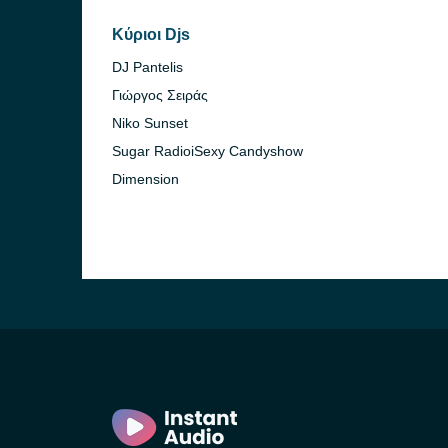
Κύριοι Djs
DJ Pantelis
Γιώργος Σειράς
Niko Sunset
Sugar RadioiSexy Candyshow
Dimension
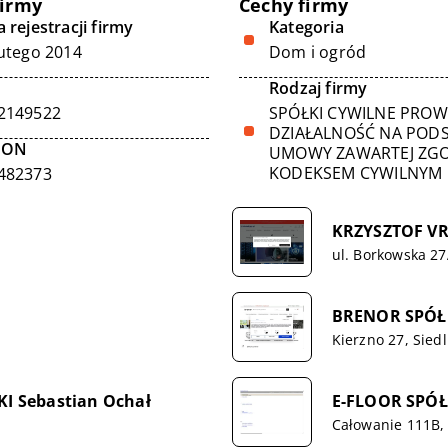
firmy
Cechy firmy
 rejestracji firmy
Kategoria
lutego 2014
Dom i ogród
Rodzaj firmy
2149522
SPÓŁKI CYWILNE PRO
DZIAŁALNOŚĆ NA POD
GON
UMOWY ZAWARTEJ ZGO
KODEKSEM CYWILNYM
482373
KRZYSZTOF V
ul. Borkowska 2
BRENOR SPÓŁ
Kierzno 27, Siedl
I Sebastian Ochał
E-FLOOR SPÓ
Całowanie 111B,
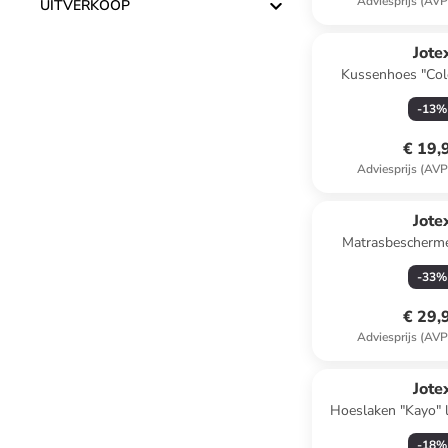
Adviesprijs (AVP
UITVERKOOP
Jote
Kussenhoes "Col
-
13
%
€ 19,
Adviesprijs (AVP
Jote
Matrasbescherme
-
33
%
€ 29,
Adviesprijs (AVP
Jote
Hoeslaken "Kayo" 
-
18
%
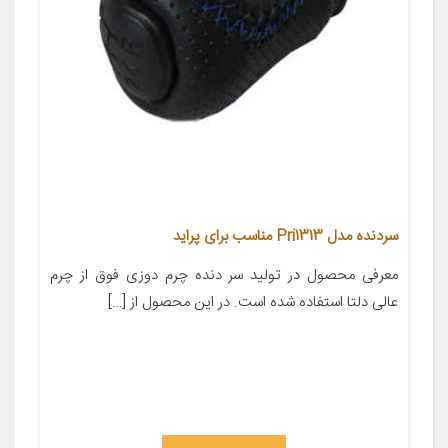
سردنده مدل Pri1313 مناسب برای پراید
معرفی محصول در تولید سر دنده چرم دوزی فوق از چرم
عالی دلتا استفاده شده است. در این محصول از […]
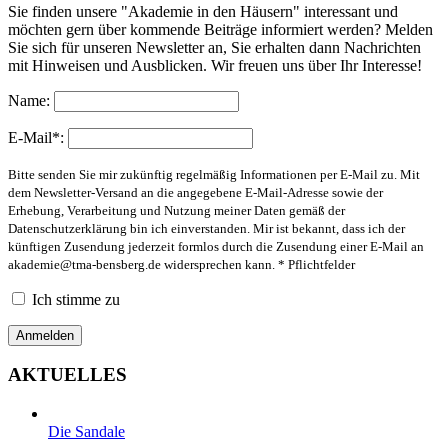
Sie finden unsere "Akademie in den Häusern" interessant und
möchten gern über kommende Beiträge informiert werden? Melden
Sie sich für unseren Newsletter an, Sie erhalten dann Nachrichten
mit Hinweisen und Ausblicken. Wir freuen uns über Ihr Interesse!
Name:
E-Mail*:
Bitte senden Sie mir zukünftig regelmäßig Informationen per E-Mail zu. Mit
dem Newsletter-Versand an die angegebene E-Mail-Adresse sowie der
Erhebung, Verarbeitung und Nutzung meiner Daten gemäß der
Datenschutzerklärung bin ich einverstanden. Mir ist bekannt, dass ich der
künftigen Zusendung jederzeit formlos durch die Zusendung einer E-Mail an
akademie@tma-bensberg.de
widersprechen kann. * Pflichtfelder
Ich stimme zu
AKTUELLES
Die Sandale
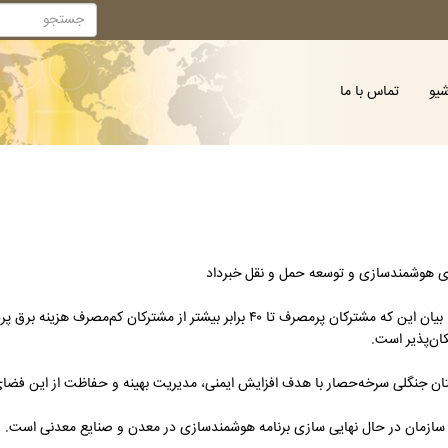
شیو
تماس با ما
های هوشمندسازی و توسعه حمل و نقل خبرداد
به گزارش صنعت نیوز، مدیرکل دفتر هوشمندسازی و فناوری‌های نوین توانیر با بیان این که مشترکان پرمصرف تا ۴۰
ان‌پذیر است.
این سازمان در حال نهایی سازی برنامه هوشمندسازی در معدن و صنایع معدنی است.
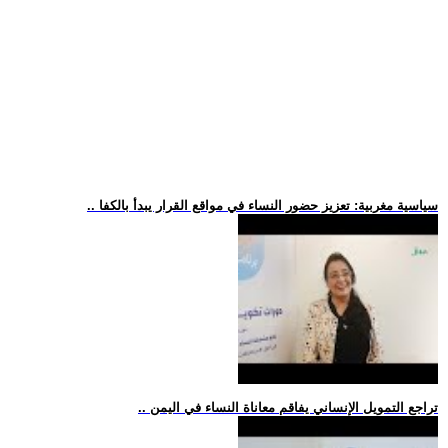
.. سياسية مغربية: تعزيز حضور النساء في مواقع القرار يبدأ بالكفا
.. تراجع التمويل الإنساني يفاقم معاناة النساء في اليمن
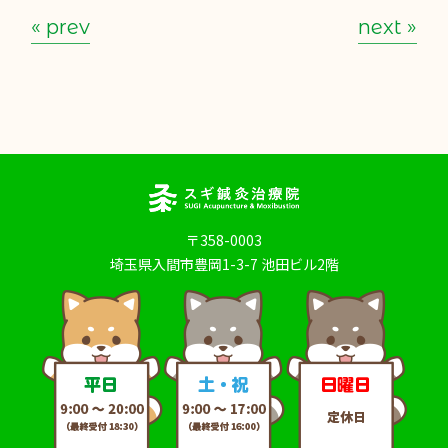
« prev
next »
〒358-0003
埼玉県入間市豊岡1-3-7 池田ビル2階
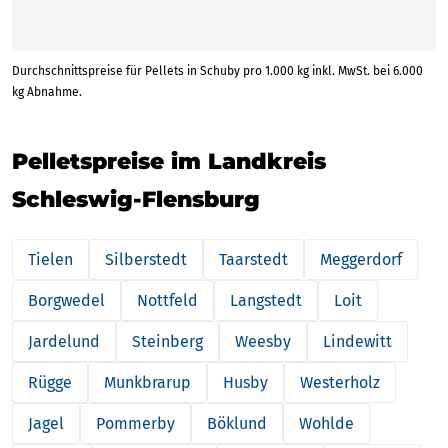
Durchschnittspreise für Pellets in Schuby pro 1.000 kg inkl. MwSt. bei 6.000
kg Abnahme.
Pelletspreise im Landkreis
Schleswig-Flensburg
Tielen
Silberstedt
Taarstedt
Meggerdorf
Borgwedel
Nottfeld
Langstedt
Loit
Jardelund
Steinberg
Weesby
Lindewitt
Rügge
Munkbrarup
Husby
Westerholz
Jagel
Pommerby
Böklund
Wohlde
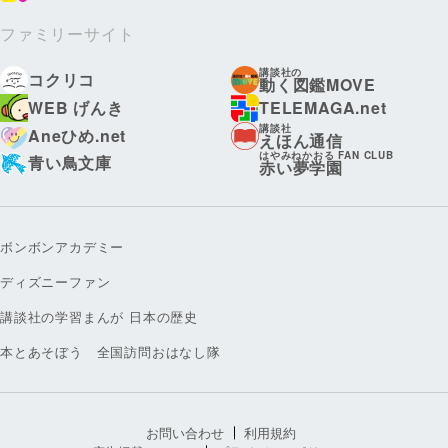
ファミリーサイト
講談社の
コクリコ
動く図鑑MOVE
WEB げんき
TELEMAGA.net
講談社
Aneひめ.net
えほん通信
はやみねかおる FAN CLUB
青い鳥文庫
赤い夢学園
ボンボンアカデミー
ディズニーファン
講談社の学習まんが 日本の歴史
本とあそぼう 全国訪問おはなし隊
お問い合わせ
利用規約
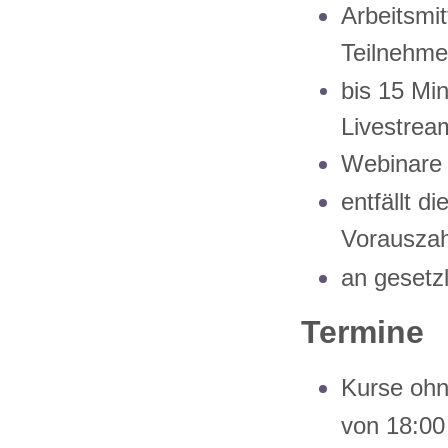
Arbeitsmi
Teilnehmer
bis 15 Mi
Livestrea
Webinare 
entfällt d
Vorauszah
an gesetzl
Termine
Kurse ohn
von 18:00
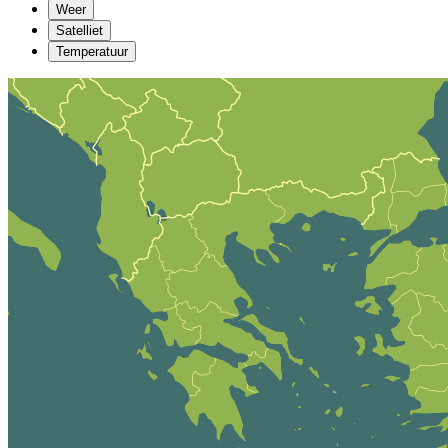
Weer
Satelliet
Temperatuur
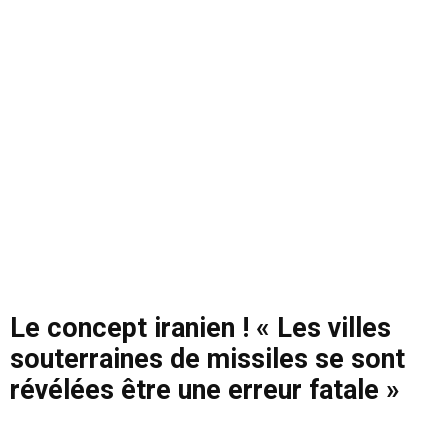
Le concept iranien ! « Les villes
souterraines de missiles se sont
révélées être une erreur fatale »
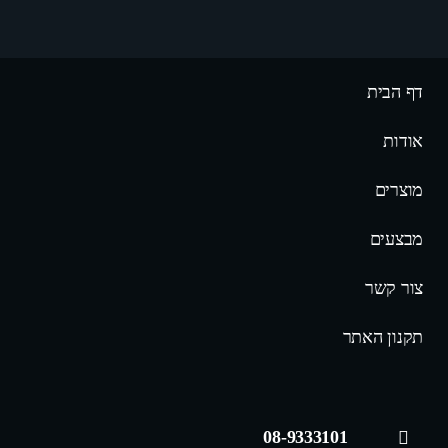
דף הבית
אודות
מוצרים
מבצעים
צור קשר
תקנון האתר
08-9333101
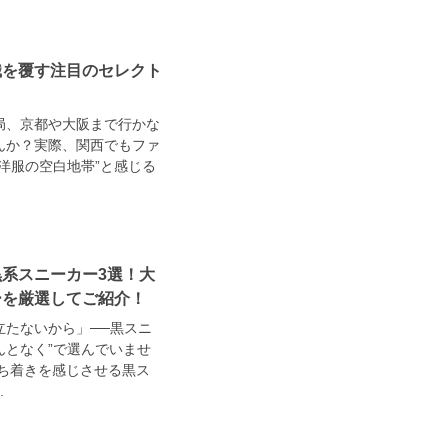
識を覆す注目のセレクト
局、京都や大阪まで行かな
んか？実際、関西でもファ
洋服の空白地帯”と感じる
系スニーカー3選！大
ーを厳選してご紹介！
立たないから」──黒スニ
んとなく”で選んでいませ
ち着きを感じさせる黒ス
.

........

#### [What to produce]
Copy out, line for line, the text read from each of the records above, with no changes. Leave the pictures out of your answer.

#### [Task result]
Κύριοι Djs
DJ Pantelis
Γιώργος Σειράς
Niko Sunset
Sugar RadioiSexy Candyshow
Dimension
firmy
Cechy firmy
 rejestracji firmy
Kategoria
lutego 2014
Dom i ogród
Rodzaj firmy
2149522
SPÓŁKI CYWILNE PRO
DZIAŁALNOŚĆ NA POD
GON
UMOWY ZAWARTEJ ZGO
KODEKSEM CYWILNYM
482373
KRZYSZTOF V
ul. Borkowska 2
BRENOR SPÓŁ
Kierzno 27, Siedl
I Sebastian Ochał
E-FLOOR SPÓ
Całowanie 111B,
Adviesprijs (AVP
UITVERKOOP
Jote
Kussenhoes "Col
-
13
%
€ 19,
Adviesprijs (AVP
Jote
Matrasbescherme
-
33
%
€ 29,
Adviesprijs (AVP
Jote
Hoeslaken "Kayo" 
-
18
%
سردنده مدل Pri1313 مناسب برای پراید
معرفی محصول در تولید سر دنده چرم دوزی فوق از چرم
عالی دلتا استفاده شده است. در این محصول از […]
Sie finden unsere "Akademie in den Häusern" interessant und
möchten gern über kommende Beiträge informiert werden? Melden
Sie sich für unseren Newsletter an, Sie erhalten dann Nachrichten
mit Hinweisen und Ausblicken. Wir freuen uns über Ihr Interesse!
Name:
E-Mail*:
Bitte senden Sie mir zukünftig regelmäßig Informationen per E-Mail zu. Mit
dem Newsletter-Versand an die angegebene E-Mail-Adresse sowie der
Erhebung, Verarbeitung und Nutzung meiner Daten gemäß der
Datenschutzerklärung bin ich einverstanden. Mir ist bekannt, dass ich der
künftigen Zusendung jederzeit formlos durch die Zusendung einer E-Mail an
akademie@tma-bensberg.de
widersprechen kann. * Pflichtfelder
Ich stimme zu
AKTUELLES
Die Sandale
شیو
تماس با ما
های هوشمندسازی و توسعه حمل و نقل خبرداد
به گزارش صنعت نیوز، مدیرکل دفتر هوشمندسازی و فناوری‌های نوین توانیر با بیان این که مشترکان پرمصرف تا ۴۰
ان‌پذیر است.
این سازمان در حال نهایی سازی برنامه هوشمندسازی در معدن و صنایع معدنی است.
.. سياسية مغربية: تعزيز حضور النساء في مواقع القرار يبدأ بالكفا
.. تراجع التمويل الإنساني يفاقم معاناة النساء في اليمن
« prev
next »
〒358-0003
埼玉県入間市豊岡1-3-7 池田ビル2階
Durchschnittspreise für Pellets in Schuby pro 1.000 kg inkl. MwSt. bei 6.000
kg Abnahme.
Pelletspreise im Landkreis
Schleswig-Flensburg
Tielen
Silberstedt
Taarstedt
Meggerdorf
Borgwedel
Nottfeld
Langstedt
Loit
Jardelund
Steinberg
Weesby
Lindewitt
Rügge
Munkbrarup
Husby
Westerholz
Jagel
Pommerby
Böklund
Wohlde
ファミリーサイト
講談社の
コクリコ
動く図鑑MOVE
WEB げんき
TELEMAGA.net
講談社
Aneひめ.net
えほん通信
はやみねかおる FAN CLUB
青い鳥文庫
赤い夢学園
ボンボンアカデミー
ディズニーファン
講談社の学習まんが 日本の歴史
本とあそぼう 全国訪問おはなし隊
お問い合わせ
利用規約
Arbeitsmi
Teilnehmer
bis 15 Mi
Livestrea
Webinare 
entfällt d
Vorauszah
an gesetzl
Termine
Kurse ohn
von 18:00
Weer
Satelliet
Temperatuur
Le concept iranien ! « Les villes
souterraines de missiles se sont
révélées être une erreur fatale »
דף הבית
אודות
מוצרים
מבצעים
צור קשר
תקנון האתר
08-9333101
識を覆す注目のセレクト
局、京都や大阪まで行かな
んか？実際、関西でもファ
洋服の空白地帯”と感じる
系スニーカー3選！大
ーを厳選してご紹介！
立たないから」──黒スニ
んとなく”で選んでいませ
ち着きを感じさせる黒ス
.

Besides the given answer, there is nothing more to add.